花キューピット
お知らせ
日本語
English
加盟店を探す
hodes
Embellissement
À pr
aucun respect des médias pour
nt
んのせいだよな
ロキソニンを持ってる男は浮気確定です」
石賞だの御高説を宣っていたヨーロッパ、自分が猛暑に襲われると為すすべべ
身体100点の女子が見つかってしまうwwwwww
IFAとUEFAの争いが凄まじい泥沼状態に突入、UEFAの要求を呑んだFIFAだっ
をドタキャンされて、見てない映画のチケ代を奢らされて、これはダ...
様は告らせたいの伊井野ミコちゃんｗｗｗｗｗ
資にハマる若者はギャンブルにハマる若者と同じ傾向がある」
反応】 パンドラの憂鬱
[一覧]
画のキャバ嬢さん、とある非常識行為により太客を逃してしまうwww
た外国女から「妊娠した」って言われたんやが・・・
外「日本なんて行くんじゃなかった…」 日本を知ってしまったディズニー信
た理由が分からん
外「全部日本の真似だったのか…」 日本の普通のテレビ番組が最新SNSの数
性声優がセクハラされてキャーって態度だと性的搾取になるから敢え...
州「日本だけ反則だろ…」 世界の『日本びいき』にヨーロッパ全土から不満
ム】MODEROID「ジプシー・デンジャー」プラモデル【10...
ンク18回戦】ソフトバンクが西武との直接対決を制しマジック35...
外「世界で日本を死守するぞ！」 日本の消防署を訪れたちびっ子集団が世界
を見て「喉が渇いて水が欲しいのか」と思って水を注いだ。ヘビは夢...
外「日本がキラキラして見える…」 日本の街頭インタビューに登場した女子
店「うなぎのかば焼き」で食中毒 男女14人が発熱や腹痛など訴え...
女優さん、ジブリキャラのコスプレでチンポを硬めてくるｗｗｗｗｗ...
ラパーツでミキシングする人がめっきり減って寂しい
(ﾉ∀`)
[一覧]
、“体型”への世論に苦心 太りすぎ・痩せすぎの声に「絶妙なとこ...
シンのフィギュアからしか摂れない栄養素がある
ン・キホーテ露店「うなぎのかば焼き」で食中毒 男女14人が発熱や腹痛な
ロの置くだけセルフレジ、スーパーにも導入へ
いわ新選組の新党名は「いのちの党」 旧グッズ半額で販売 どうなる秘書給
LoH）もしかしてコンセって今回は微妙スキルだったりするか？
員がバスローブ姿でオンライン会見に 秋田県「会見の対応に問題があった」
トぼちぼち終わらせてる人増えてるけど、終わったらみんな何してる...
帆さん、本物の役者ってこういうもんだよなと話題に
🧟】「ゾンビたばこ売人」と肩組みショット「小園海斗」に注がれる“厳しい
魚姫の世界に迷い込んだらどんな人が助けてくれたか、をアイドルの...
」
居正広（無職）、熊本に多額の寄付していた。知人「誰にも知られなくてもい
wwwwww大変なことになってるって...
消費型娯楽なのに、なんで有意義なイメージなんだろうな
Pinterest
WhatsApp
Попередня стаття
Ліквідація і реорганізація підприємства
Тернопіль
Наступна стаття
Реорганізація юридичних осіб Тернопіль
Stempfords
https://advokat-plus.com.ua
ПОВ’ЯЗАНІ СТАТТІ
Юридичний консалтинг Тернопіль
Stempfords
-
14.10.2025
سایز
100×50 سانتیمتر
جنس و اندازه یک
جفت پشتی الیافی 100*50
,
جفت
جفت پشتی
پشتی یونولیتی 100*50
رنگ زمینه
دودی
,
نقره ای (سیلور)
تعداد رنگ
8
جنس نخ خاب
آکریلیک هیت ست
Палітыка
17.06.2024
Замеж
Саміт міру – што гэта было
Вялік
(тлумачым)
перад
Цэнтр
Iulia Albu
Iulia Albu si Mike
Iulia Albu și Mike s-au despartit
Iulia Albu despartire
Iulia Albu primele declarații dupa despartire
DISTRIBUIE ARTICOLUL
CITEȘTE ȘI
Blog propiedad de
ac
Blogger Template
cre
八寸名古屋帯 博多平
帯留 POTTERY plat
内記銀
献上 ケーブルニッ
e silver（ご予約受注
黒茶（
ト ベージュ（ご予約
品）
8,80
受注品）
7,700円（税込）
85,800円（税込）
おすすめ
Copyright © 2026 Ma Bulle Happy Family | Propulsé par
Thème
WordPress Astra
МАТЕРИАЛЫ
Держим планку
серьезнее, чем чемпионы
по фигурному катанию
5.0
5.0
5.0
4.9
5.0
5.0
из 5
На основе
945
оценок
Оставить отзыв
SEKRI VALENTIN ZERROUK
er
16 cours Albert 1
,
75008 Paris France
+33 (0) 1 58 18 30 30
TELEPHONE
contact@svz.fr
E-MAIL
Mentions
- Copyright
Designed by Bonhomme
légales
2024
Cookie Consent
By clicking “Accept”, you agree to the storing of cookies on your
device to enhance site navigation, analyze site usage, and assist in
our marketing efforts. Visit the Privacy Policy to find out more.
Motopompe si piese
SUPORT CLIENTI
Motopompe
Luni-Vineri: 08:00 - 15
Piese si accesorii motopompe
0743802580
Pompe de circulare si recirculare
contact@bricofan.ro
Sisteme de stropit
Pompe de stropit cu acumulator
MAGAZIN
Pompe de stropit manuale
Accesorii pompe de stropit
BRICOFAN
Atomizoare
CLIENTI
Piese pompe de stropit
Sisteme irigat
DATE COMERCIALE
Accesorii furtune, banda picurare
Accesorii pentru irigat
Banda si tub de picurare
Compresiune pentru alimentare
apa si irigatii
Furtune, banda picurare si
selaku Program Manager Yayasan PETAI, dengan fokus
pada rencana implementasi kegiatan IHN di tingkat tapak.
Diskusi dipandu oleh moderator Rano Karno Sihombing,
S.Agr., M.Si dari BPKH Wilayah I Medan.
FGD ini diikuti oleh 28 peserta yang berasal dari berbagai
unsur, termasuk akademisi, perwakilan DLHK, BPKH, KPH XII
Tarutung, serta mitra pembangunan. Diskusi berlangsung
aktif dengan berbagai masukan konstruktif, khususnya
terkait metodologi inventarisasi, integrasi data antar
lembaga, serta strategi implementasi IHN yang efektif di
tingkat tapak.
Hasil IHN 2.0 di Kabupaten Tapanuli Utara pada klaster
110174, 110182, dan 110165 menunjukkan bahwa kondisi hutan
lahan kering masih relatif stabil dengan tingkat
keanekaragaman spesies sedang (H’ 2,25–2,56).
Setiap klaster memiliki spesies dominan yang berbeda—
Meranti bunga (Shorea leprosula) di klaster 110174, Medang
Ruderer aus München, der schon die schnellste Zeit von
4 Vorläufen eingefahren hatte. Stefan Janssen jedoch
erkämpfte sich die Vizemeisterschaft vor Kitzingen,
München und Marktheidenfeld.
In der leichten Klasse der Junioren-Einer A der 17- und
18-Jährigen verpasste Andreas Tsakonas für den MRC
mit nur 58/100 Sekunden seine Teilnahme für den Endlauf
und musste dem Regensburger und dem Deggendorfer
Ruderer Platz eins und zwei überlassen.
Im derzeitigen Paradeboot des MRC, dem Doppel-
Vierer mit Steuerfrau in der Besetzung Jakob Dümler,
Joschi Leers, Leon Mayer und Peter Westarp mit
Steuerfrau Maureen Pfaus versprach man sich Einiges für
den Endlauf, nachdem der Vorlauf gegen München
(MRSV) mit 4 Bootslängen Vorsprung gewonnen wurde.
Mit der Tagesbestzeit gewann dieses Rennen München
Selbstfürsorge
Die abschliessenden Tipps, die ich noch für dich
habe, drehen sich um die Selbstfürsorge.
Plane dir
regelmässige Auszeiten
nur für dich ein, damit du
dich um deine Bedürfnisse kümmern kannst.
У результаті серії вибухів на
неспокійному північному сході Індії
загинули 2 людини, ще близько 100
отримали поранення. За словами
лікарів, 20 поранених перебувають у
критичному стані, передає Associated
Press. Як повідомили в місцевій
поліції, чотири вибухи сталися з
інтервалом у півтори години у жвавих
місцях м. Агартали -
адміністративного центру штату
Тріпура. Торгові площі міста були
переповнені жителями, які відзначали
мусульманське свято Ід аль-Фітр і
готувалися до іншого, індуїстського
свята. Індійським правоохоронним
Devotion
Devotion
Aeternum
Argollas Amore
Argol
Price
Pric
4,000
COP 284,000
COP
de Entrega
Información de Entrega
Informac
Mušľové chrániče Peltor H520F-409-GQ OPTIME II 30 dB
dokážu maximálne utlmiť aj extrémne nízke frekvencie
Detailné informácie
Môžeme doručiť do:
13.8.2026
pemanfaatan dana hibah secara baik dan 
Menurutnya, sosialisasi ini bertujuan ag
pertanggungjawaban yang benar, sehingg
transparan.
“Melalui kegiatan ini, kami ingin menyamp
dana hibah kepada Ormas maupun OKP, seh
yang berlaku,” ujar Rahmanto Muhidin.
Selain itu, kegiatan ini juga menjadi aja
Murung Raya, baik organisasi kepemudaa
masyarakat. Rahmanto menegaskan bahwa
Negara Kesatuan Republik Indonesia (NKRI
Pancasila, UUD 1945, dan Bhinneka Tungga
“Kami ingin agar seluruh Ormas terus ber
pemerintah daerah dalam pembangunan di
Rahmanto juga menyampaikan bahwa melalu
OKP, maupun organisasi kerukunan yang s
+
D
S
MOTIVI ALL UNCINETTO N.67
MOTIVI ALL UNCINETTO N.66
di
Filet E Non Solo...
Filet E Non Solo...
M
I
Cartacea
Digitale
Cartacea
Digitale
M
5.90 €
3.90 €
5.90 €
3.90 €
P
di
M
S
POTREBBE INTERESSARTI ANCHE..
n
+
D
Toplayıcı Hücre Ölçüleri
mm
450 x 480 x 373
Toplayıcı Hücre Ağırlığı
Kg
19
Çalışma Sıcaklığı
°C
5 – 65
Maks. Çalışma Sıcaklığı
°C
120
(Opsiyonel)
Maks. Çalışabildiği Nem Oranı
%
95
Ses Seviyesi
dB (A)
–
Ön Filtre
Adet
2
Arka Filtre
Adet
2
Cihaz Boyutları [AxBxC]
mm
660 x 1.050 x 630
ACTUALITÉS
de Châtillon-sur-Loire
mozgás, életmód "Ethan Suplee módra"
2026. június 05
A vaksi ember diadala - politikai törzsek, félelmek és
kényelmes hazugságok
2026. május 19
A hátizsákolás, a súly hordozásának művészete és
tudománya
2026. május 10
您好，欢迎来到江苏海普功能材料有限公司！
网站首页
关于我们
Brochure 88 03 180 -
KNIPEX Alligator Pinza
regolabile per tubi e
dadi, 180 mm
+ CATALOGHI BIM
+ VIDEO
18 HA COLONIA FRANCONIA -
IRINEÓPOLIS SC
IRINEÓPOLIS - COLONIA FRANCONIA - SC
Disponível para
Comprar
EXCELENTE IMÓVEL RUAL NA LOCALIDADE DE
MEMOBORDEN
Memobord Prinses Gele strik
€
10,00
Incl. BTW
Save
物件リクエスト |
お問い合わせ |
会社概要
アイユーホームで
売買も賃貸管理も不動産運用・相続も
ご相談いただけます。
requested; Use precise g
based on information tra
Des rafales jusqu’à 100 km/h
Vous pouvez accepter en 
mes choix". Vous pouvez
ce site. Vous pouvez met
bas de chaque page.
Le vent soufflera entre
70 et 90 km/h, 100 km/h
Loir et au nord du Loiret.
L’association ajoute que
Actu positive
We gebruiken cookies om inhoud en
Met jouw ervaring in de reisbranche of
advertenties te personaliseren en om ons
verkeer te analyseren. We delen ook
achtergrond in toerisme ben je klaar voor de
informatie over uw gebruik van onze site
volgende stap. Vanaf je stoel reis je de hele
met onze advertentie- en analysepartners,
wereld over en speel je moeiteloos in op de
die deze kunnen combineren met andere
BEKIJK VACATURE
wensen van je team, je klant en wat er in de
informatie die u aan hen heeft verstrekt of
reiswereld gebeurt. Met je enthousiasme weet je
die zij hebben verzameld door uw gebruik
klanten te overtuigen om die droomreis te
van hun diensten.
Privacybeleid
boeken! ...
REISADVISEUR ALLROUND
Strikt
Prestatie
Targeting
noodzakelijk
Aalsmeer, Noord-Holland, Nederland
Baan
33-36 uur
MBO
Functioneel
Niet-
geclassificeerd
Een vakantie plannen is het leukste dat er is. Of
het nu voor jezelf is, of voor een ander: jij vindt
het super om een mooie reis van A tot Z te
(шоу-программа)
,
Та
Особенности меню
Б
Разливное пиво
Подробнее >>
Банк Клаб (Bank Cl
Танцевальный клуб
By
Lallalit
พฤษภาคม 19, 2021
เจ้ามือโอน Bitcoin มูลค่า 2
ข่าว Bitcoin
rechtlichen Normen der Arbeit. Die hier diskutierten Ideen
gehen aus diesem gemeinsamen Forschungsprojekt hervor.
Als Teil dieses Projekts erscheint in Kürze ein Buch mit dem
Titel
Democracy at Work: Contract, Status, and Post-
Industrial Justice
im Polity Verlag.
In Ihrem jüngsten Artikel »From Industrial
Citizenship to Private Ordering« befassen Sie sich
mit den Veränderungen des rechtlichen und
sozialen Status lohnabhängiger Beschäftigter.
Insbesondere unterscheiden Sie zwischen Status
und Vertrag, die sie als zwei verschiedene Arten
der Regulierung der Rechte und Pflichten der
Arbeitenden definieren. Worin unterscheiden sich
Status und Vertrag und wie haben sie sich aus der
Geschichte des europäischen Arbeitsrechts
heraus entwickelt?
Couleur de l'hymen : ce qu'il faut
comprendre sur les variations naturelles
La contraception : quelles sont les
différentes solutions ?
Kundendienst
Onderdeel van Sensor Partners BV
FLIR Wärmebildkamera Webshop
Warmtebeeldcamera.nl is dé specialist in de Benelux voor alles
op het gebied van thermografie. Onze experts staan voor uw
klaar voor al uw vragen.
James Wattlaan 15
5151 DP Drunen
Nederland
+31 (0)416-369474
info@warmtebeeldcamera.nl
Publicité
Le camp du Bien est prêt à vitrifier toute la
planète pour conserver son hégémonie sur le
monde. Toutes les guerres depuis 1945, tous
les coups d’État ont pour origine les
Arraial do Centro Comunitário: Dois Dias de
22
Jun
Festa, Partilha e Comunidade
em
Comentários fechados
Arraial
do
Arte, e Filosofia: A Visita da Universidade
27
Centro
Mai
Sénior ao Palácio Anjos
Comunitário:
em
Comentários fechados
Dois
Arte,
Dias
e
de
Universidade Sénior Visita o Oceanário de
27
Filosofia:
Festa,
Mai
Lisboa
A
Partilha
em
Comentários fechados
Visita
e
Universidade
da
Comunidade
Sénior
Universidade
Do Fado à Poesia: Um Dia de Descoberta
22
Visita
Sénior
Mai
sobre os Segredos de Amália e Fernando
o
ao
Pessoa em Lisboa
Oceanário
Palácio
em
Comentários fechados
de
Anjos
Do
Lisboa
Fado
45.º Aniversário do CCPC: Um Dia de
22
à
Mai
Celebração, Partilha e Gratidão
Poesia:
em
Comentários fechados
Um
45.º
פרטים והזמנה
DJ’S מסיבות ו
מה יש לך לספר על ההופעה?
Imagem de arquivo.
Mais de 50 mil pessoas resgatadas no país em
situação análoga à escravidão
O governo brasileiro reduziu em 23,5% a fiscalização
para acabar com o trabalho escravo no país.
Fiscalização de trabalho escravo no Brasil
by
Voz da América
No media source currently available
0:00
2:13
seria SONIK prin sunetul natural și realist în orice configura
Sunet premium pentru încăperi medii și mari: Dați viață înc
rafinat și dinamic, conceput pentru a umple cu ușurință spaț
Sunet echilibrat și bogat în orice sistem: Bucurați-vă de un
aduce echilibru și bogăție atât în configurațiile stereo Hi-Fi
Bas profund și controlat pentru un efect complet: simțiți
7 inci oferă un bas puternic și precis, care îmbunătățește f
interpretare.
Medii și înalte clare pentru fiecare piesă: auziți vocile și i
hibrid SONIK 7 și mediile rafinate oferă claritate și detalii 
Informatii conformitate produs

======

**Action item**
Copy the rows from the beginning through the line containing "反応】 パンドラの憂鬱", changing "お知らせ" to "ニュース" and leaving everything else as it is.

**Finished exercise**
花キューピット
ニュース
日本語
English
加盟店を探す
hodes
Embellissement
À pr
aucun respect des médias pour
nt
んのせいだよな
ロキソニンを持ってる男は浮気確定です」
石賞だの御高説を宣っていたヨーロッパ、自分が猛暑に襲われると為すすべべ
身体100点の女子が見つかってしまうwwwwww
IFAとUEFAの争いが凄まじい泥沼状態に突入、UEFAの要求を呑んだFIFAだっ
をドタキャンされて、見てない映画のチケ代を奢らされて、これはダ...
様は告らせたいの伊井野ミコちゃんｗｗｗｗｗ
資にハマる若者はギャンブルにハマる若者と同じ傾向がある」
反応】 パンドラの憂鬱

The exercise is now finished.